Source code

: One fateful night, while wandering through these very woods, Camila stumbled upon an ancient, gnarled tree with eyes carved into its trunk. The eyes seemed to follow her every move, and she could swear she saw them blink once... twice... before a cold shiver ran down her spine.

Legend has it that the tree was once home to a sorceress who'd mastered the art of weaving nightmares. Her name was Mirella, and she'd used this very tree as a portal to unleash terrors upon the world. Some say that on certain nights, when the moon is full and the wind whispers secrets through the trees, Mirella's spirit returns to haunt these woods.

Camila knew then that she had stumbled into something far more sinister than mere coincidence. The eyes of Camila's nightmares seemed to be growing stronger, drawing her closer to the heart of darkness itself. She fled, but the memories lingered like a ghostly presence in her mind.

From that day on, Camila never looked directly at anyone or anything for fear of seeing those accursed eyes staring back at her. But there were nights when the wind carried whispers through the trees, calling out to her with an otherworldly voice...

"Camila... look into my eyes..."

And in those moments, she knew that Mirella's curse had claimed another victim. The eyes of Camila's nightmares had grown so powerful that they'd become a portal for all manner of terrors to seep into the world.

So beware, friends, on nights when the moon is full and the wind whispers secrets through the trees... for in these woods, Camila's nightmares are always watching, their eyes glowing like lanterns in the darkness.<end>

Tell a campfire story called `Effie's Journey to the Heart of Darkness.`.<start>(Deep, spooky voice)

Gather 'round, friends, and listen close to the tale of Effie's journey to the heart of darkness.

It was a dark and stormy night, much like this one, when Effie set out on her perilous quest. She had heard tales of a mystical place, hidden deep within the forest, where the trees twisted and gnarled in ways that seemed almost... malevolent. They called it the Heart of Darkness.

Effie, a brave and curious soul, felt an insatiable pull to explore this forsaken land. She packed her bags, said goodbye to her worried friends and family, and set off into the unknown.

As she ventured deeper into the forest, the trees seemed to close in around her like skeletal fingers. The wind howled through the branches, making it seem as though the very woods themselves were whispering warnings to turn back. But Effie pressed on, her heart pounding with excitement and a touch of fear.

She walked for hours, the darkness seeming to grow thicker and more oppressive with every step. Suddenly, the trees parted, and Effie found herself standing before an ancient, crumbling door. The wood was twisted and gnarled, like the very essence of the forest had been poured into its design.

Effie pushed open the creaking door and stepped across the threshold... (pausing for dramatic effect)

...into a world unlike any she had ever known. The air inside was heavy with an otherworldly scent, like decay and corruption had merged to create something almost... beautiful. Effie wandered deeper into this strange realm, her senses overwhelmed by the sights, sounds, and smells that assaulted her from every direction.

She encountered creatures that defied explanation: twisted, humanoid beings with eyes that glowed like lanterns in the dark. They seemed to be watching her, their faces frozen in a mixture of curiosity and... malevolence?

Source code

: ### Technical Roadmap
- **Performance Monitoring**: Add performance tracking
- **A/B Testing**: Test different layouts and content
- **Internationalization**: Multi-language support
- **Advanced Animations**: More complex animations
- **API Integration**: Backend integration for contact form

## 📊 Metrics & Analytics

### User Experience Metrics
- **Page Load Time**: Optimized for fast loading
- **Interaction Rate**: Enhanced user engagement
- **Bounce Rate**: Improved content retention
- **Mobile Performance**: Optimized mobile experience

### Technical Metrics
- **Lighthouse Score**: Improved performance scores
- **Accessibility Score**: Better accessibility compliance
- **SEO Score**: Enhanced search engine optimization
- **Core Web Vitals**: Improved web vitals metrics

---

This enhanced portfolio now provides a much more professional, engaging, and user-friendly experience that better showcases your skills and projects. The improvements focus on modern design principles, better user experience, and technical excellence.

Work item
Copy out each line of the listing that holds "knew".

Reply to the exercise
Camila knew then that she had stumbled into something far more sinister than mere coincidence. The eyes of Camila's nightmares seemed to be growing stronger, drawing her closer to the heart of darkness itself. She fled, but the memories lingered like a ghostly presence in her mind.
And in those moments, she knew that Mirella's curse had claimed another victim. The eyes of Camila's nightmares had grown so powerful that they'd become a portal for all manner of terrors to seep into the world.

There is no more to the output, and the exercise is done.